=== EXCERPT PROVIDED ===

Could bamboo be the new super material?

When you think of bamboo, you probably visualise the poles of those fishing nets you buy at the beach or the bamboo canes you use in the garden to support your runner beans as they grow.  Maybe you think of pandas too - I know I do!  But the once humble bamboo is now being hailed as a new super material.  Newly developed processing techniques mean that it can be used in the construction of entire buildings, to make you a pair of socks and for literally thousands of other applications in between.

Believe it or not, bamboo is a member of the grass family.  And this super grass has two big talents:  the first is that it can grow phenomenally fast, in fact it's the world's fastest growing plant.  Gaining height by up to one metre per day, it reaches its full height within one growing season and after just four or five years, it can be harvested annually and sustainably as a renewable resource.  Its other party trick is that it can absorb huge amounts of carbon dioxide from the atmosphere.  In fact, one hectare of bamboo plantation can absorb up to 62 tonnes of carbon dioxide per year.  An equivalent area of young forest can only absorb around 15 tonnes of CO2, meaning that bamboo is more than four times as effective at capturing atmospheric CO2.  So it grows really fast, is sustainable and can help to combat global warming.  There is little not to like about bamboo, it would seem!

=== DATA FOR THIS TASK ===

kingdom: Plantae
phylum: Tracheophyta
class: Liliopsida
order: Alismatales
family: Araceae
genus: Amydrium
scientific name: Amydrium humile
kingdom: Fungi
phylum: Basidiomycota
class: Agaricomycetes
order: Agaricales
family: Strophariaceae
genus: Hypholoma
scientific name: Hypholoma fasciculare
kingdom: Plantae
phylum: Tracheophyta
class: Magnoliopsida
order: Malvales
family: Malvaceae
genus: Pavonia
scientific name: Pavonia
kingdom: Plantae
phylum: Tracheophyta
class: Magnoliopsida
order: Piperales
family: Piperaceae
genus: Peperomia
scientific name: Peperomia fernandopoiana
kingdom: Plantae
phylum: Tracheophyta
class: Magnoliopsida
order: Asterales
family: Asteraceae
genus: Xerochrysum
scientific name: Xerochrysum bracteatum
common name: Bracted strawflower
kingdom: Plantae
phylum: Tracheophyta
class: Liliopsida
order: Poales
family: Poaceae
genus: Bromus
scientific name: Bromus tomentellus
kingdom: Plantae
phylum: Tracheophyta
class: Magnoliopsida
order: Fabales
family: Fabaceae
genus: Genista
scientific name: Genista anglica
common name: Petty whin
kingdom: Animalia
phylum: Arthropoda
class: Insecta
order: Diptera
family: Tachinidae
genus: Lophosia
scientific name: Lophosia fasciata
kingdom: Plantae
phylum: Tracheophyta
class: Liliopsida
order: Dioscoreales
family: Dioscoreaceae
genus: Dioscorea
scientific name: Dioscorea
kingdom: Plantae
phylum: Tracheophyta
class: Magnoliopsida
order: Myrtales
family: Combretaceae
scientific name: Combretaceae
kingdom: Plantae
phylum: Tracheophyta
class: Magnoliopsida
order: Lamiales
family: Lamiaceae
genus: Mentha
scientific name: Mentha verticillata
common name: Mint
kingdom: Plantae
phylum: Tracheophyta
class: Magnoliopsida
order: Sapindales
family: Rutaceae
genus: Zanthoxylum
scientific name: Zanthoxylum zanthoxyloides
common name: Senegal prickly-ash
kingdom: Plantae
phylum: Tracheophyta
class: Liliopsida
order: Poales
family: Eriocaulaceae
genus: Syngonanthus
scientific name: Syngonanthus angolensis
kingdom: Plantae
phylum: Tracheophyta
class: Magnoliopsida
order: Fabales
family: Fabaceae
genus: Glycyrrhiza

===

→ GIVEN REQUEST 1
According to the bamboo excerpt, how much carbon dioxide can one hectare of bamboo plantation absorb per year?
→ GIVEN REQUEST 2
Copy the rows word for word, starting at their first line and continuing through the line with "order: Malvales", including that line.

→ EXPECTED ANSWER 1
Up to 62 tonnes.

→ EXPECTED ANSWER 2
kingdom: Plantae
phylum: Tracheophyta
class: Liliopsida
order: Alismatales
family: Araceae
genus: Amydrium
scientific name: Amydrium humile
kingdom: Fungi
phylum: Basidiomycota
class: Agaricomycetes
order: Agaricales
family: Strophariaceae
genus: Hypholoma
scientific name: Hypholoma fasciculare
kingdom: Plantae
phylum: Tracheophyta
class: Magnoliopsida
order: Malvales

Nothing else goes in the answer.